Heines literarische Kritik an seinem Dichterkollegen Herwegh – verschiedene Gedichte (Mat5170)

Worum es hier geht:

Auf der Seite:

https://textaussage.de/georg-herwegh-die-tendenz-mit-seitenblick-auf-die-kritik-heines

haben wir ein Gedicht aus der Zeit des Vormärz vorgestellt, das auf besonders enthusiastische Weise zum Kampf für die Freiheit auffordert.

Das Gedicht stammt von Georg Herwegh, einem Zeitgenossen Heines und durchaus auch Freund. Aber das verhinderte nicht Kritik – und die wird an den folgenden Gedichten Heines sehr deutlich.

Vereinfacht gesagt:

Während Herwegh sich schnell im Agitatorischen verlor, versuchte Heine immer, den besonderen Blick des Künstlers auf die Wirklichkeit zu bewahren.

Kritik Heines: Beispiel 1: „An Georg Herwegh“

Heinrich Heine,

An Georg Herwegh

I             Herwegh, du eiserne Lerche,

Mit klirrendem Jubel steigst du empor

Zum Heiligen Sonnenlichte!

Ward wirklich der Winter zu nichte?

Steht wirklich Deutschland im Frühlingsflor?

 

II            Herwegh, du eisere Lerche,

Weil du so himmelhoch dich schwingst,

Hast du die Erde aus dem Gesichte

Verloren – nur in deinem Gedichte

Lebt jener Lenz, den du besingst.

 

  • Hier macht Heine sich lustig über seinen Kollegen, indem er ihn mit einem Vogel vergleicht, der eigentlich nicht fliegen kann, da er aus Eisen ist.
  • Daraus entsteht die Infragestellung der positiven Zukunftsprophezeiungen Herweghs.

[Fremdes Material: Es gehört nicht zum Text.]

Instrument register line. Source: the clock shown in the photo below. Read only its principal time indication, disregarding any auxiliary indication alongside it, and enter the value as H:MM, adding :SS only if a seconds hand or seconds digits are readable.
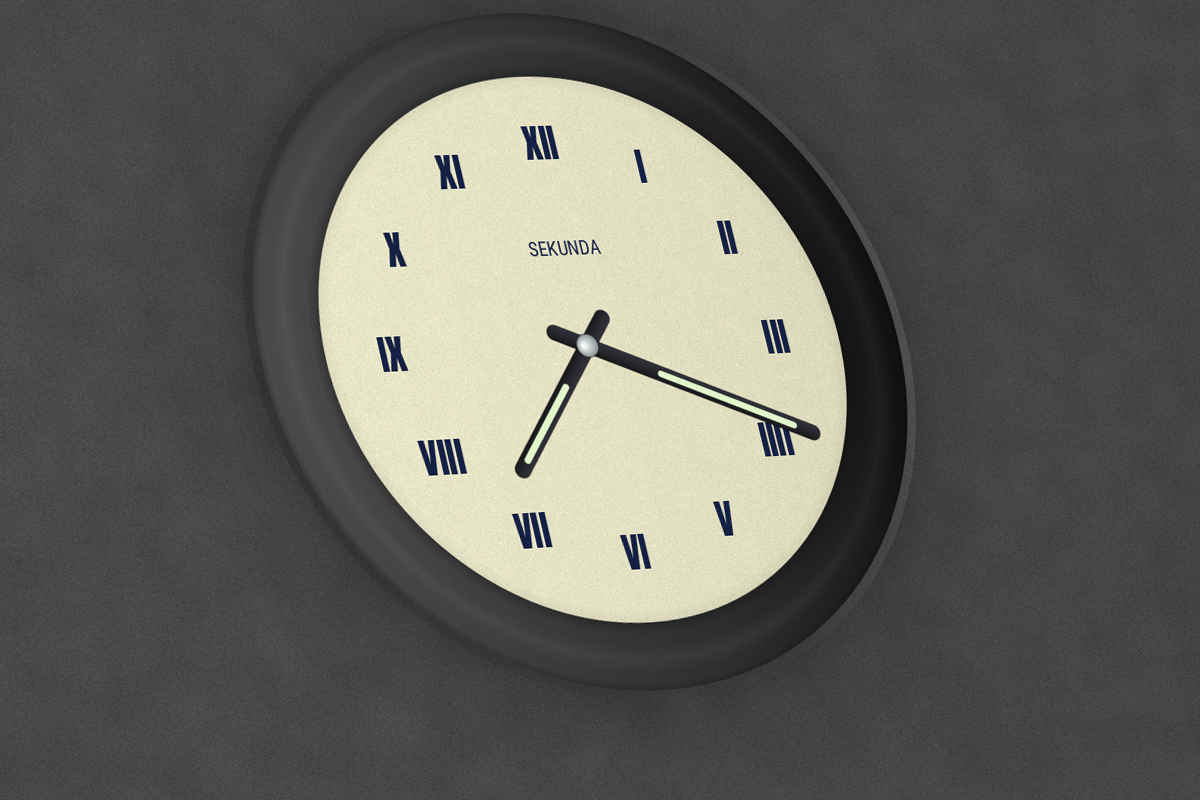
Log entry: 7:19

Kritik Heines: Beispiel 2: „Die Tendenz“

Heinrich Heine, Die Tendenz

I             Deutscher Sänger! sing und preise

Deutsche Freiheit, dass dein Lied

Unserer Seelen sich bemeistre,

Und zu Taten uns begeistre,

In Marseillerhymnenweise.

  • Ebenfalls ein Aufruf, aber einer, der von den Formulierungen her schon in ein problematisches Licht gerückt wird.

 

II            Girre nicht mehr wie ein Werther,

Welcher nur für Lotten glüht –

Was die Glocke hat geschlagen,

Sollst du deinem Volke sagen,

Rede Dolche, rede Schwerter!

  • Hier wird Distanz durch Übertreibung deutlich.

 

III           Sei nicht mehr die weiche Flöte,

Das idyllische Gemüt –

Sei des Vaterlands Posaune,

Sei Kanone, sei Kartaune,

Blase, schmettre, donnre töte!

  • Ebenso hier.

 

IV          Blase, schmettre, donnre täglich,

Bis der letzte Dränger flieht –

Singe nur in dieser Richtung,

Aber halte deine Dichtung

Nur so allgemein als möglich.

  • Jetzt wird die Katze aus dem Sack gelassen und deutlich Kritik geübt.
  • Vorgeworfen wird, dass man sehr allgemein bleibt – und damit kann man wohl „eisern“ sein, aber keine positive Zukunft herbeischaffen.

 

Kritik Heines: Beispiel 3:

  • Eine kurze Vorbemerkung zum Thema „Inhaltsangabe be einem Gedicht“
    Es hat sich im Deutschunterricht eingebürgert, dass man auch bei Gedichten den Inhalt der Strophen „beschreibt“ – also eine Art Inhaltsangabe macht.
    Das ist natürlich schwierig bei Texten, die wenig oder gar keine Handlung enthalten.
    Wir bemühen uns hier schon lange um eine Lösung.
    Grundsätzlich auf Möglichkeiten sind wir hier eingegangen:

An einen politischen Dichter

Heinrich Heine,

An einen politischen Dichter

I
Du singst wie einst Tyrtäus sang,
Von Heldenmut beseelet,
Doch hast du schlecht dein Publikum
Und deine Zeit gewählet.

  • Hier Anspielung auf einen antiken Dichter/Sänger,
  • Dann der Hinweis, dass man jetzt nicht in solchen sagenhaften Zeiten lebe und auch nicht das entsprechende Publikum habe.

II
Beifällig horchen sie dir zwar,
Und loben schier begeistert:
Wie edel dein Gedankenflug,
Wie du die Form bemeistert.

  • Kritische Sicht auf das Publikum

III
Sie pflegen auch beim Glase Wein
Ein Vivat dir zu bringen,
Und manchen Schlachtgesang von dir
Lautbrüllend nachzusingen.

  • Wird hier fortgesetzt – die Formulierungen verweisen auf eine bierselige Kneipen-Atmosphäre.

 

IV
Der Knecht singt gern ein Freiheitslied
Des Abends in der Schenke:
Das fördert die Verdauungskraft
Und würzet die Getränke.‘

  • Auch hier am Ende die klare Aussage,
  • Dass es sich um möglicherweise um ein Freiheitslied handelt,
  • Aber eins, das keine positiven Auswirkungen auf die Politik hat.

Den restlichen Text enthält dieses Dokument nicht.